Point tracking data
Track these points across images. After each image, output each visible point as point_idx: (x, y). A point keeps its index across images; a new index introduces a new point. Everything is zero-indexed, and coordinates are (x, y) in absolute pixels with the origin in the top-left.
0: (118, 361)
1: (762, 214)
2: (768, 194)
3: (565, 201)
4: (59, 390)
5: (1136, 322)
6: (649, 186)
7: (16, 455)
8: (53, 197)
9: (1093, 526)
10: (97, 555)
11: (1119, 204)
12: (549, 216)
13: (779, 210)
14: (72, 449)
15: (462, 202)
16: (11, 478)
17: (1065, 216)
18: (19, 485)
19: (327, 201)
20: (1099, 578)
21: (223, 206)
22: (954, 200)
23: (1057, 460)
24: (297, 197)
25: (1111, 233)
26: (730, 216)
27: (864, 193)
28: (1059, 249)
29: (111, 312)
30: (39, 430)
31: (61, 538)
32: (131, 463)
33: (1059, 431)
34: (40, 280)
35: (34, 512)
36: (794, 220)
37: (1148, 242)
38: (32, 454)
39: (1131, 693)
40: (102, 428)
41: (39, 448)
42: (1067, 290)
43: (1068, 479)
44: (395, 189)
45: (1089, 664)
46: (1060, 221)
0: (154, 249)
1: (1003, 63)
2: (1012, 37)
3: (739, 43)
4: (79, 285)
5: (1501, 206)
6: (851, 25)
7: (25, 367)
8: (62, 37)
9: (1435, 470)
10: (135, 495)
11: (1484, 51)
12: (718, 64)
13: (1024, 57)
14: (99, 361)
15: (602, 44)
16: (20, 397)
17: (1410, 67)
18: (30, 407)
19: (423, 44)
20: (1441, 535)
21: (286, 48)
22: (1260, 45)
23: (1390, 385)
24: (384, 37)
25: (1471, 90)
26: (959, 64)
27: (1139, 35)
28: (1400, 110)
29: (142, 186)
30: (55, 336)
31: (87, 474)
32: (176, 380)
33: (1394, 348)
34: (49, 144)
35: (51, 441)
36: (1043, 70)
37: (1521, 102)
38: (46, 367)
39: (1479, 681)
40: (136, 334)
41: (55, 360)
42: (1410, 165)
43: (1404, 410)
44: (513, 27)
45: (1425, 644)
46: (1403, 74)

◆ Problem to work on
Lay out the lines above as a JSON list of strings, one string per line, leaving out any blank lines.

◆ Exercise response
[
  "Track these points across images. After each image, output each visible point as point_idx: (x, y). A point keeps its index across images; a new index introduces a new point. Everything is zero-indexed, and coordinates are (x, y) in absolute pixels with the origin in the top-left.",
  "0: (118, 361)",
  "1: (762, 214)",
  "2: (768, 194)",
  "3: (565, 201)",
  "4: (59, 390)",
  "5: (1136, 322)",
  "6: (649, 186)",
  "7: (16, 455)",
  "8: (53, 197)",
  "9: (1093, 526)",
  "10: (97, 555)",
  "11: (1119, 204)",
  "12: (549, 216)",
  "13: (779, 210)",
  "14: (72, 449)",
  "15: (462, 202)",
  "16: (11, 478)",
  "17: (1065, 216)",
  "18: (19, 485)",
  "19: (327, 201)",
  "20: (1099, 578)",
  "21: (223, 206)",
  "22: (954, 200)",
  "23: (1057, 460)",
  "24: (297, 197)",
  "25: (1111, 233)",
  "26: (730, 216)",
  "27: (864, 193)",
  "28: (1059, 249)",
  "29: (111, 312)",
  "30: (39, 430)",
  "31: (61, 538)",
  "32: (131, 463)",
  "33: (1059, 431)",
  "34: (40, 280)",
  "35: (34, 512)",
  "36: (794, 220)",
  "37: (1148, 242)",
  "38: (32, 454)",
  "39: (1131, 693)",
  "40: (102, 428)",
  "41: (39, 448)",
  "42: (1067, 290)",
  "43: (1068, 479)",
  "44: (395, 189)",
  "45: (1089, 664)",
  "46: (1060, 221)",
  "0: (154, 249)",
  "1: (1003, 63)",
  "2: (1012, 37)",
  "3: (739, 43)",
  "4: (79, 285)",
  "5: (1501, 206)",
  "6: (851, 25)",
  "7: (25, 367)",
  "8: (62, 37)",
  "9: (1435, 470)",
  "10: (135, 495)",
  "11: (1484, 51)",
  "12: (718, 64)",
  "13: (1024, 57)",
  "14: (99, 361)",
  "15: (602, 44)",
  "16: (20, 397)",
  "17: (1410, 67)",
  "18: (30, 407)",
  "19: (423, 44)",
  "20: (1441, 535)",
  "21: (286, 48)",
  "22: (1260, 45)",
  "23: (1390, 385)",
  "24: (384, 37)",
  "25: (1471, 90)",
  "26: (959, 64)",
  "27: (1139, 35)",
  "28: (1400, 110)",
  "29: (142, 186)",
  "30: (55, 336)",
  "31: (87, 474)",
  "32: (176, 380)",
  "33: (1394, 348)",
  "34: (49, 144)",
  "35: (51, 441)",
  "36: (1043, 70)",
  "37: (1521, 102)",
  "38: (46, 367)",
  "39: (1479, 681)",
  "40: (136, 334)",
  "41: (55, 360)",
  "42: (1410, 165)",
  "43: (1404, 410)",
  "44: (513, 27)",
  "45: (1425, 644)",
  "46: (1403, 74)"
]